:: 抜粋テキスト ::

****

賢い身体 バカな身体

購入。甲野善紀桜井章一の対談本。
印象に残ったところをクリップ。

桜井 そういう意味で、流れの感覚は非常に大事です。流れの中に起きてくるある動きや現象なんてものは、当然ながらそれだけで独立しているわけではないんですが、人の目や思考はそのひとつひとつにとらわれるんですね。
 だから、「ひとつやったらおしまい」みたいな人がたくさんいる。たとえば、「悪い、タバコくれる?」っていうと、タバコだけ持ってくる人もいるし、「タバコ」って言ったら、ライターも持ってくる人もいるし、灰皿も持ってくる完璧な人もいる。つまり、流れっていうのは、「ひとつやったらおしまい」の感覚だとそこで切れてしまうわけです。そういう人には流れは来ないし、流れをつかむこともできません。 p69

桜井 以前、雀鬼会の若い連中と沖縄へ行って、東京の羽田空港に戻ってきたら、台風でどしゃぶりのひどい雨風なんですよ。夜も遅いし、こんな天候だからタクシー乗り場はひどく混んでいるんだろうなと予想してたら、案の定、たくさんの人が待っている。
 そこでちょっと離れたところへ行ってみたら、1台つかまえることができて、二人乗れないのを残してとりあえず乗ったんです。そうしたら、後ろからスッと1台走ってくるのが見えた。その瞬間、雨の中へ飛び降りて、そいつをつかまえたんです。乗れなくて雨のなかに立っていた二人は車が来たことに気づかない。そのうちの一人は普段からほんと鈍い子で、何に対しても気づかないんです。ところが、こっちが雨の中でとっさに動いてつかまえたのを見て、何か響いたんでしょうね。それからものすごくふだんの行動が変わったんですよ。「本当に動かなけりゃいけないんだ、気づかないといけないんだ」ということがストンとわかったんだと思う。 p114

甲野 つまり現代は、子供達にとって、ある部分の能力だけを向上させるようなきわめて偏った教育環境になってしまっています。これは筋力トレーニングのように特定の部分だけを鍛えて栄養をやって太らせてということに似ている。

****

(抽出したページのテキストデータ)
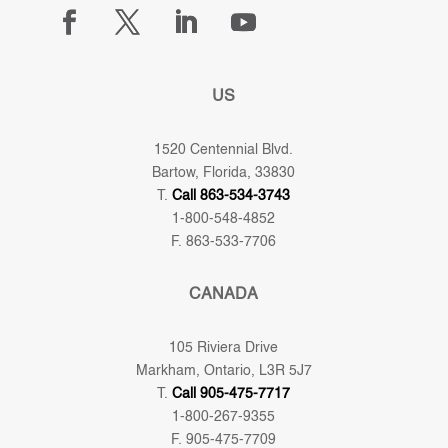
US
1520 Centennial Blvd.
Bartow, Florida, 33830
T.
Call 863-534-3743
1-800-548-4852
F. 863-533-7706
CANADA
105 Riviera Drive
Markham, Ontario, L3R 5J7
T.
Call 905-475-7717
1-800-267-9355
F. 905-475-7709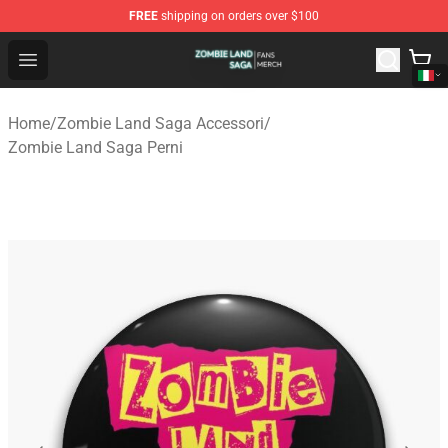
FREE
shipping on orders over $100
Zombie Land Saga Shop - Official Zombie Land Saga Me
Open menu
Home
/
Zombie Land Saga Accessori
/
Zombie Land Saga Perni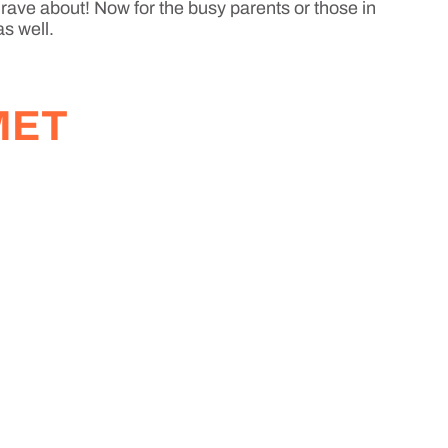
 rave about! Now for the busy parents or those in
as well.
MET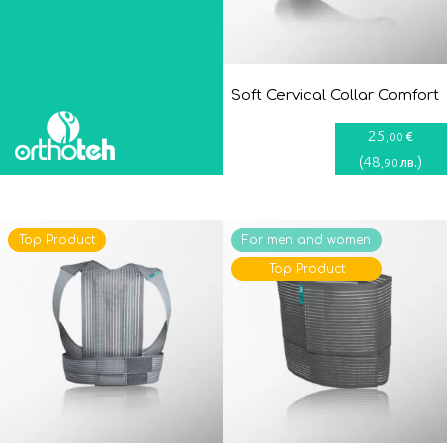
Soft Cervical Collar Comfort
25
€
,00
(
48
)
лв.
,90
Top Product
For men and women
Top Product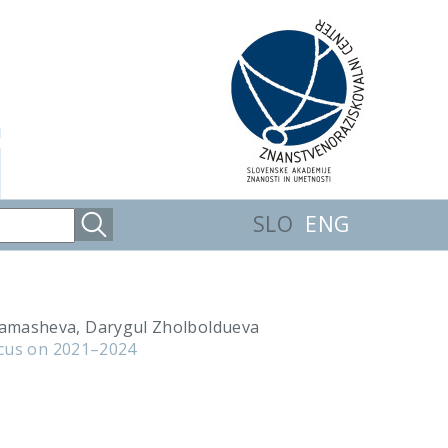
SLO
ENG
hamasheva, Darygul Zholboldueva
ocus on 2021–2024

****

:: 課題 ::
甲野善紀と桜井章一の対談本の抜き書きを引き取り、最後の文の後から続きを書いてください。

:: 解答 ::
 ある出版社の人が言っていましたが、ペーパー試験ではいい点をとっているのに面接をしてみたら、まともに会話もできない若者が結構いるらしいですよ。こちらがいろいろと質問しているのに、まるで独り言を言っているような答え方をするものが少なからずいて、「本当にこれで日本は大丈夫かな」と思ったそうです。どう考えても、そんな人はどこへ行っても大して使いものにならないでしょうから。
 人として磨くべき最も重要な能力をなおざりにしている親があまりにも多いと思います。人間の持っている能力の、ある一部分ばかりにとらわれて、全体のバランスを見ないんですね。 p134

桜井 何でそうなってしまうのかなと考えると、やはり人と「接する」能力を欠いたまま育ってきていることが大きいんですね。机で学ぶ知識やゲームやインターネットばかりに接していて、ナマの人間、ナマの現実に接する時間が少ない。だから人間関係の呼吸もわかんなくてうまくいかないんですね。 p136

甲野 若い人たちにとにかく私が言いたいことは、何かトラブルが生じたときに、「あいつに行ってもらえれば安心だな」と言われるような、そんな人間になれってことです。
 トラブルの現場に行くということは、ものすごい不平や小言を言われたり、ミスをした弱みに付け込まれて無理なことを要求されたりするわけです。でも、そういう場でただ頭ばかりペコペコ下げてくるわけじゃなくて、プライドを持って謝るべきところは謝る。でも筋の通らないことは絶対譲らない。自分が職を辞めても妥協できないところは、絶対妥協しない。そういう気骨を示せるかが人としての力量のみせどころだと思います。
 要するに、うまくその場を収めるというのは、もっともその人の総合的な人間力が問われるところです。相手にも見る目があった場合、謝り方が立派だというので、その後かえって緊密な関係が築ける場合だってあるでしょう。でも最近の教育では、そういう人間力を磨くようなことを教えない。だからそんな人間がなかなか育ちにくいんですね。 p149

桜井 私はかねがね、「部分は病」と言っているんですが、物事を正しくとらえるには全体観が必要です。部分だけを見て思考したり、何かを行ったりしても、バランスの悪いズレた見方しかできません。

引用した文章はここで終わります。